AA: The issue with CYC, it's just missing the global ontology. We had enough 
of this before.
>
> The #1 problem for software is to integrate the multi-trillion dollars
> worth of legacy software into semantic systems.  Every one of them
> has an *implicit* ontology.  Whenever anybody upgrades a legacy system
> with a new *explicit* ontology, they make sure that it is compatible
> with the *old* implicit ontology.  Those ontologies are not going away.    (03)

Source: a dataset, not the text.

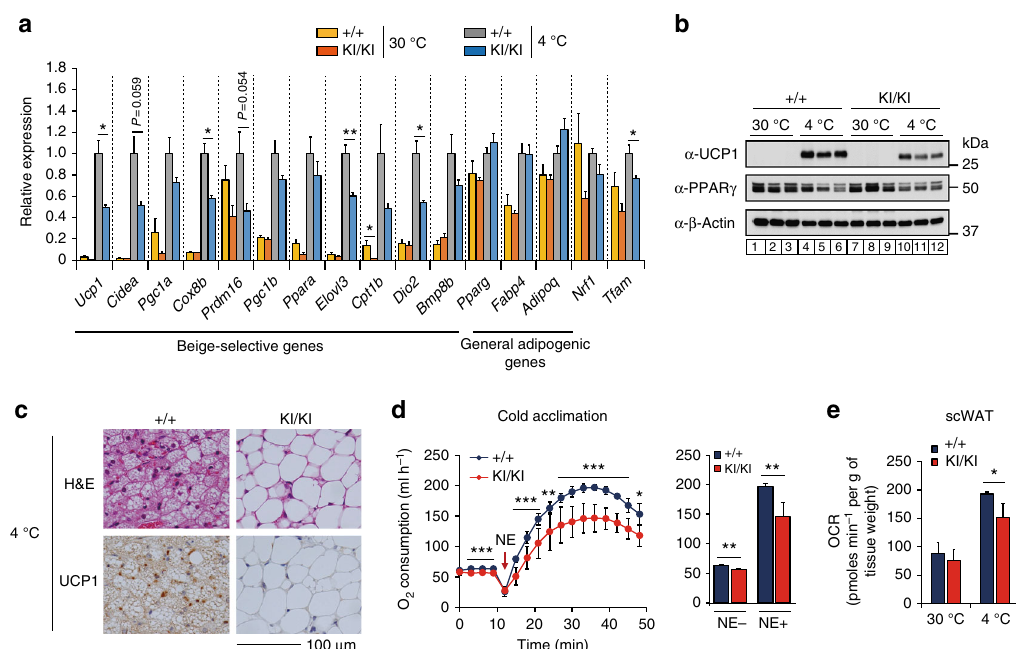
Fig. 2 Phospho-S265 JMJD1A induces beige biogenesis. a qPCR analysis demonstrates decreased expression of beige-selective genes in scWAT from Jmjd1a -S265A KI/KI mice exposed to 30 °C or 4 °C for 1 week ( n = 5 per genotype group). b Immunoblot analysis of UCP1 and PPAR γ in tissue homogenates of scWAT from mice presented in a . Uncropped images of the blots are shown in Supplementary Fig. 8. c Haematoxylin and eosin (H&E) and UCP1 staining sections of scWAT from WT and Jmjd1a -S265A KI/KI mice exposed to chronic cold exposure (4 °C for 1 week) (scale bar, 100 μ m). d NE-induced oxygen consumption rate (OCR) in mice exposed to chronic cold exposure (4 °C for 4 weeks) ( n = 7 per genotype group) (left). OCR before and 30 min after NE treatment are analyzed (right) ( n = 7). e OCR of scWAT from mice exposed to 30 °C or 4 °C for 1 week ( WT : n = 3; Jmjd1a -S265A KI/KI : n = 4). Data are mean ± s.e.m. a , d , e Analysis of variance were performed followed by Tukey ’ s post hoc comparison in a . Student ’ s t test was performed for comparisons in d , e . * P < 0.05, ** P < 0.01, and *** P < 0.005 were considered statistically signi fi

AA: Indeed. This is a big test for the global ontology, to reveal inherent 
structures and underlying meaning organizations
>
>> I am sure that no entity is monitoring the oil/gas threats globally
>> or locally. Say, the same Gulf of Mexico, with 50,000 oil and gas wells,
>> to be unsealed or uncapped and abandoned without any regular technical
>> monitoring, is nothing but an environmental "minefield" of other deadly
>> oil-rig explosions.
>
> That's an excellent argument for better monitoring.  But the connection
> to a single global ontology is dubious.    (04)

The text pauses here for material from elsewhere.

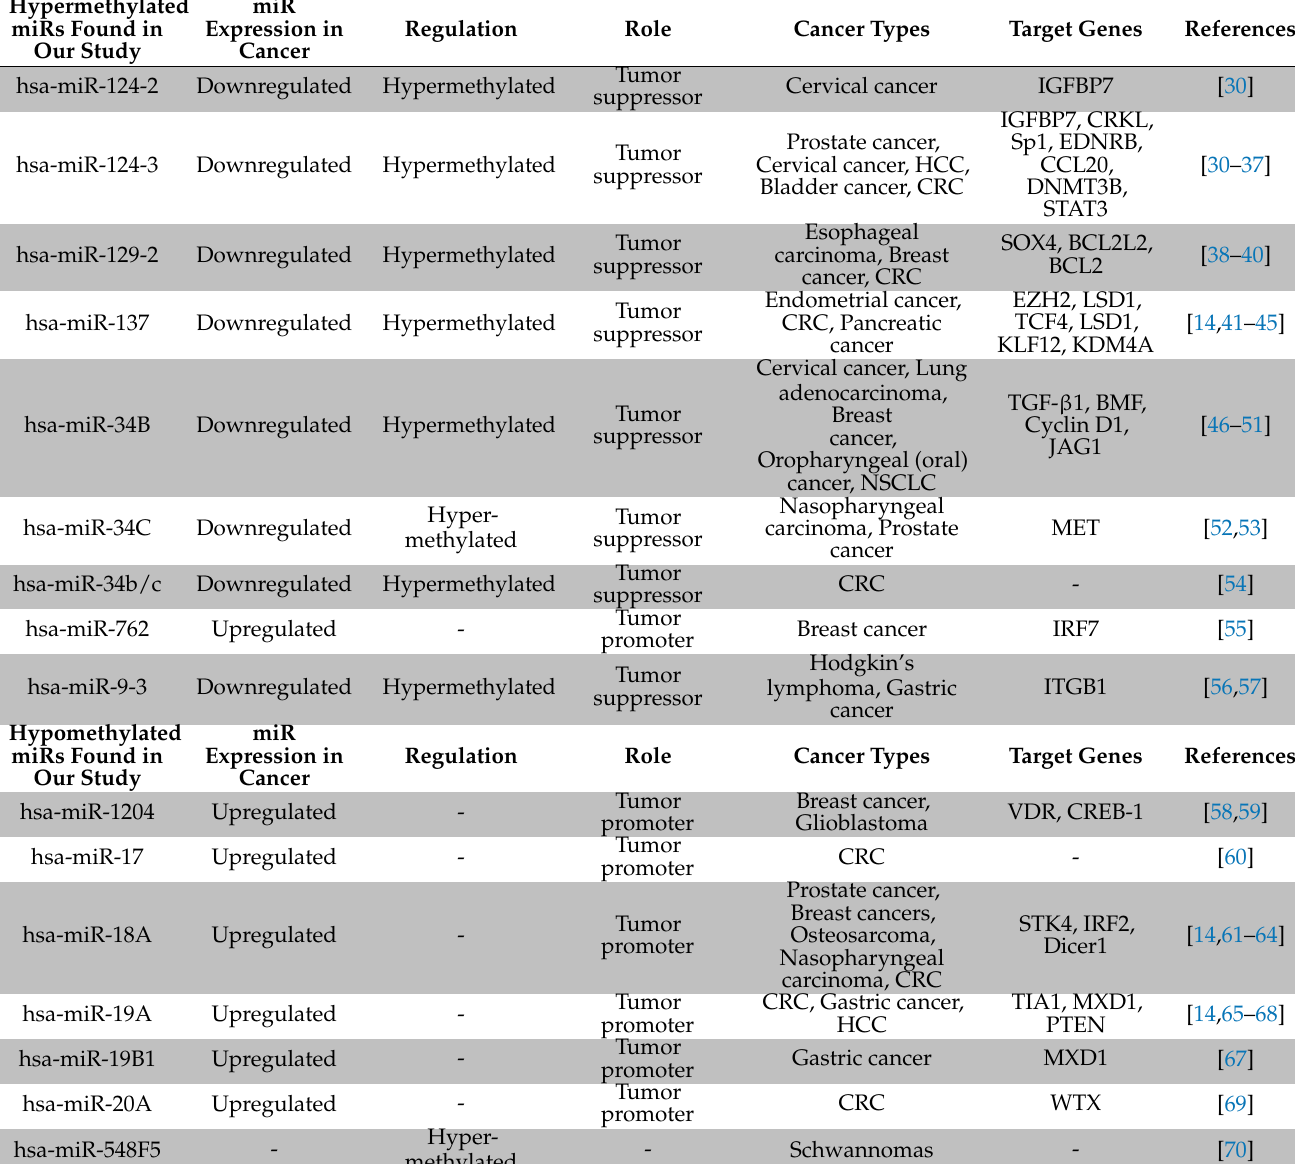
Table 3. Methylation status of 16 of the miR genes found in this this study and supporting expression and functional data from the current literature on the respective miRs. For two miRs found in this study, supporting literature is not yet available to the best of our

AA: The Earth/Environment Monitoring and Measuring Networks Infrastructure 
is under slow development, including seismic monitoring, tidal monitoring, 
metereological monitoring, and fluviometric monitoring networks as well as 
GPS, EOS, Geodetic benchmarks, and Geospatial  Data Infrastructure. But it 
needs a dynamic integration of data, processes and functions.
Kingsley's comments are in line here:
"Being able to leverage the WWW as a global data space where conversations 
are machine discernible will help. Facebook, Twitter, and
other social networking oriented data space enclaves are showing the way 
(albeit totally privacy challenged today)."    (05)

>
> The BP spill, for example, could very easily have been prevented by
> responsible managers who took safety seriously.  BP management got
> many, many warnings from their employees, and they ignored every last
> one of them.  More warnings coming from a computer would have been
> just as easy for them to ignore.    (06)

AA: It's not so simple as it looks. If it was a must at least a 3D Facility 
Information Model, acting on a generic ontology, and successfully applied in 
the AEC industry, then the authorities and general public could know easier 
who really was to blame:
The rig owner (Transocean, its safety systems and devices);
The blowout preventer faulty design (Cameron Int);
The cement contractor (Cheny's Halliburton)
As a result of lacking the FIM, now observe their rows in federal court, 
where BP is suing Transoceanic for $ 40b in damages, while the latter one 
goes against BP, HB, and many other companies and suppliers, with no visible 
end.
But the saddest result, it is suffering of simple people and bad disturbing 
of ocean food chain. And its all comes from defaulting ontology-driven 
Facility Information Modeling Systems.